## Supplied passage
How Tax Reform Speculation Is Already Hurting Affordable Housing, And How Ben Carson Can Help
Executives throughout the real estate and business community have been eagerly awaiting corporate tax cuts now that the GOP controls the White House and Congress, but affordable housing developers are not so thrilled about the idea.
While passage of tax reform is likely still months away, real estate finance experts say that uncertainty around Trump's tax proposals is already hurting affordable housing development. Cutting corporate tax rates would bring down investor demand for the Low Income Housing Tax Credit, the main driver of affordable housing development, reducing the value of the credits.
Speculation around these impending tax cuts has already caused credits to be priced 15 to 20% lower, DC Housing Finance Agency executive director Todd Lee said, making it harder for developers to finance affordable housing deals.
"We’re starting to see some impact," Lee, speaking on the finance panel at Bisnow's Sixth Annual DC Region Affordable Housing event Thursday morning, said. "There have been some deals we’ve been working on for a number of months that post-election didn’t work when it used to work. The gap was a little bit wider."
Hunt Mortgage Group vice president Kristofor Peterson and Telesis General Counsel David Godschalk
Telesis general counsel David Godschalk, who works on structuring real estate tax credit financing, said this gap makes it harder to finance projects and will have a major impact on affordable housing supply.
"We are really entering a period of significant uncertainty that I suspect is going to result in real reductions in affordable housing production, both here and nationally," Godschalk said, "at a time that we really need them most."
With fewer deals able to get done, Hunt Mortgage vice president Kristofor Peterson said it becomes important to prioritize the most vital ones.
"The deals that are more needed will get pushed up to the front," Peterson said. "Maybe developers are working on five at the same time, but they have to allocate which one is most viable given the current environment and how can I get it there."
Dantes Partners' Buwa Binitie, Eaglebank's Rich Devaney and WC Smith's Pam Askew
The reduced value of tax credits comes from speculation over tax reform rather than policies the Trump Administration has already taken. Developers suggested some actions the Department of Housing and Urban Development, under Trump's nominee Ben Carson, could take to help alleviate this problem.
Dantes Partners managing principal Buwa Binitie said HUD should reform Qualified Census Tracts, the way the agency designates difficult development areas for LIHTC purposes.

## Available data

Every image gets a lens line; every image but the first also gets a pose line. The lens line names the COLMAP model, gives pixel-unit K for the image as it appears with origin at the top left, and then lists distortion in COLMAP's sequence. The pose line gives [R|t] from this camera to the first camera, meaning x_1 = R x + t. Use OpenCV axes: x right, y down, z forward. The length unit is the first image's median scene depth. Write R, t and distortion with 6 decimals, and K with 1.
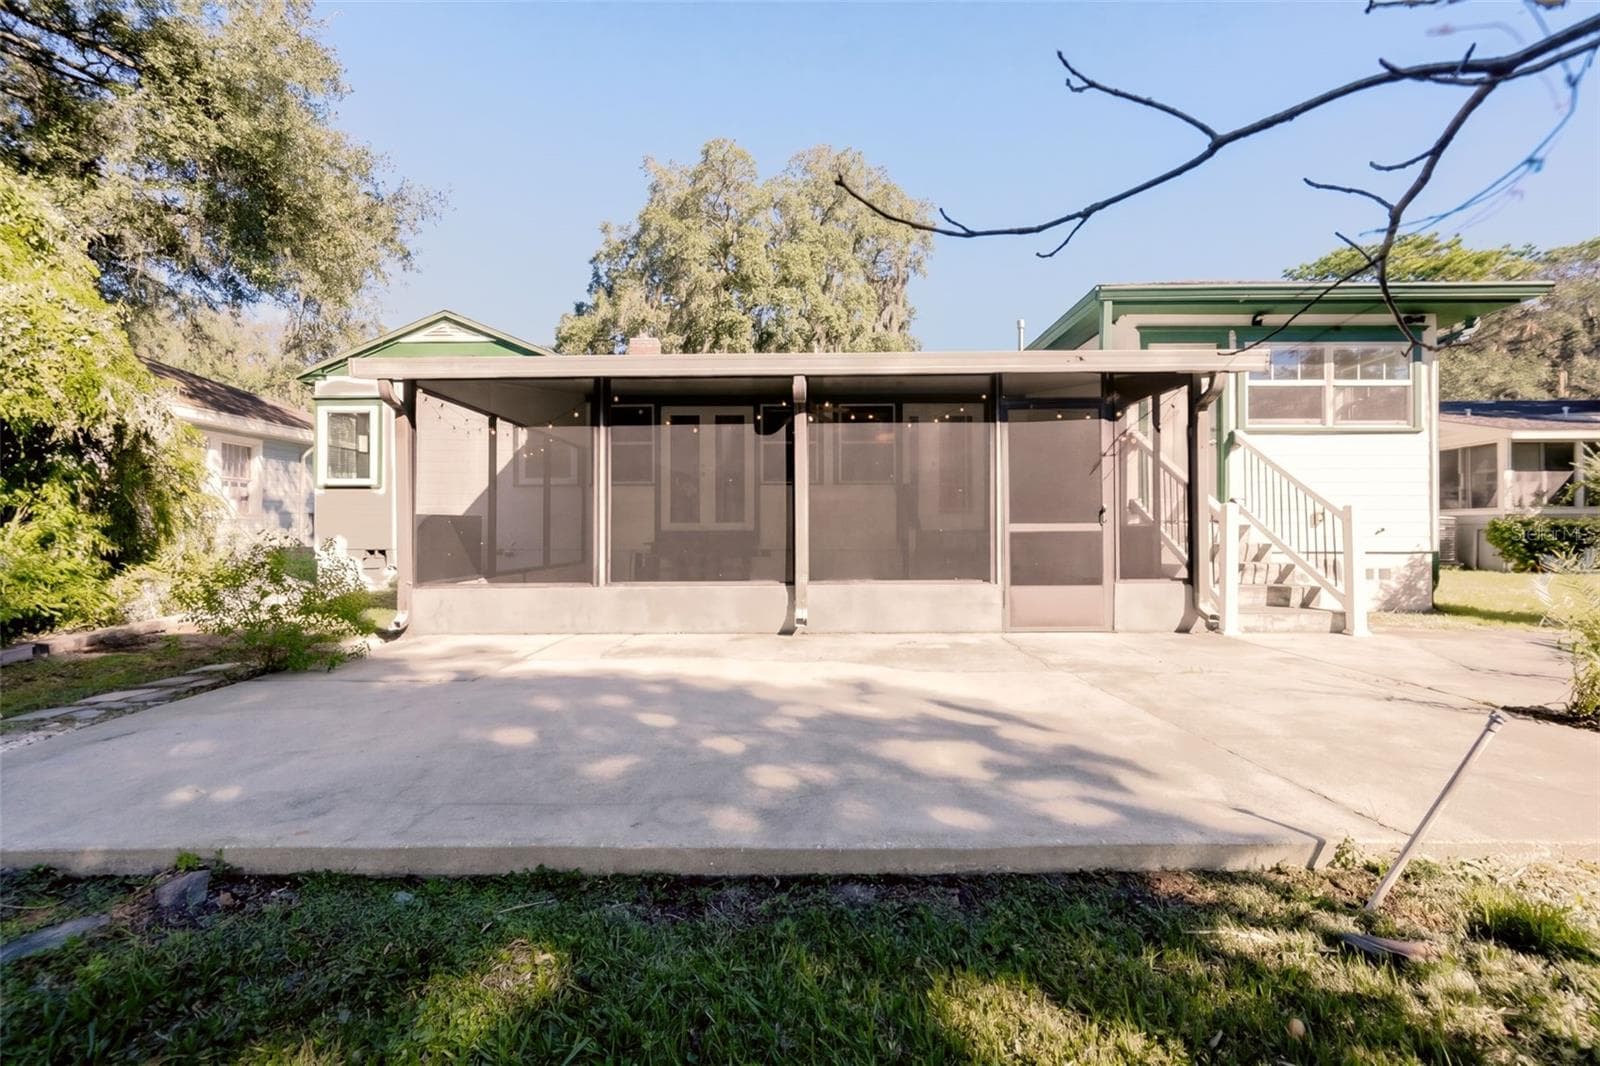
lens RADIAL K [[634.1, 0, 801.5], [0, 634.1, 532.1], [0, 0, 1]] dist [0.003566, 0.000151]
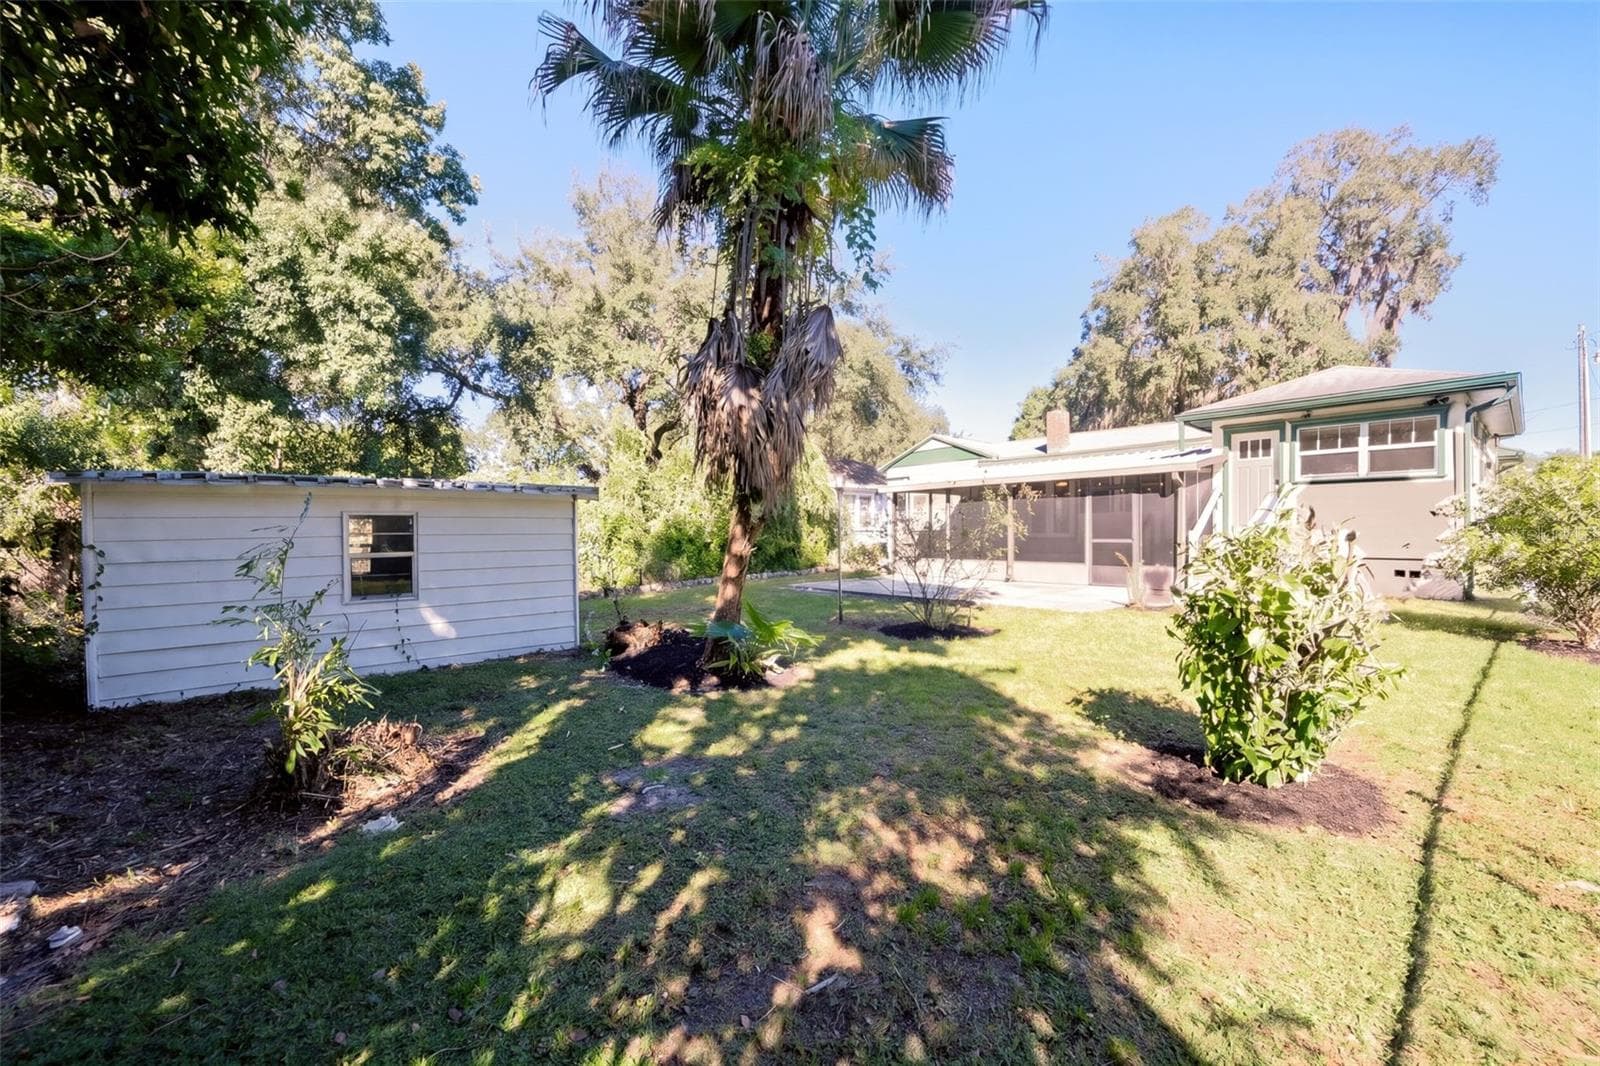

## Task requirements
**a)** According to the affordable housing article, by how much lower have the tax credits been priced because of speculation about the tax cuts?
**b)** Please copy the affordable housing article word for word, from "Hunt Mortgage Group" up to and including "most vital ones.".
**c)** Carry on the affordable housing article from its final sentence.

## Solved problems
**a)** 15 to 20% lower.

**b)**
Hunt Mortgage Group vice president Kristofor Peterson and Telesis General Counsel David Godschalk
Telesis general counsel David Godschalk, who works on structuring real estate tax credit financing, said this gap makes it harder to finance projects and will have a major impact on affordable housing supply.
"We are really entering a period of significant uncertainty that I suspect is going to result in real reductions in affordable housing production, both here and nationally," Godschalk said, "at a time that we really need them most."
With fewer deals able to get done, Hunt Mortgage vice president Kristofor Peterson said it becomes important to prioritize the most vital ones.

**c)**
"We’re in neighborhoods now where we are no longer in the qualified census tract, which doesn’t make sense," Binitie said. "That’s one of the big things we’ve been pushing on a national level, to get HUD to realize this is a simple fix for which they could really help us secure additional resources."
Nixon Peabody's Megan Altidor, Montgomery Housing Partnership president Robert Goldman and DHCD director Polly Donaldson
Even though HUD won't have direct control over the level of funding for the LIHTC program, which Congress determines, Montgomery Housing Partnership president Robert Goldman said Carson has an important role to play.
"He should really be advocating for the tax credit program," Goldman said. "Not just more credits, but finding a way to prop up the value of the credits. You could tweak the program, maybe 30% boosts for all projects, or other things that can prop up the value, so you don’t have a gap."
DC Department of Housing and Community Development director Polly Donaldson said the District is aiming to help fill the financing gap by leveraging private investment with its $100M trust fund program.
Mayor Muriel Bowser, who closed out the event, said her administration is examining ways to increase the District's investment beyond the $100M annual pledge. As for working with the new White House, Bowser is still in wait-and-see mode.
"We want to see if the new tax policies or new and different ideas that come out of HUD will affect the District’s development," Bowser said. "It has been our position since election day to really scan the environment, look into the policies that have been discussed over the last year and get ready for what might be presented, especially where we see vulnerabilities. We also see some opportunities, but we do see vulnerabilities."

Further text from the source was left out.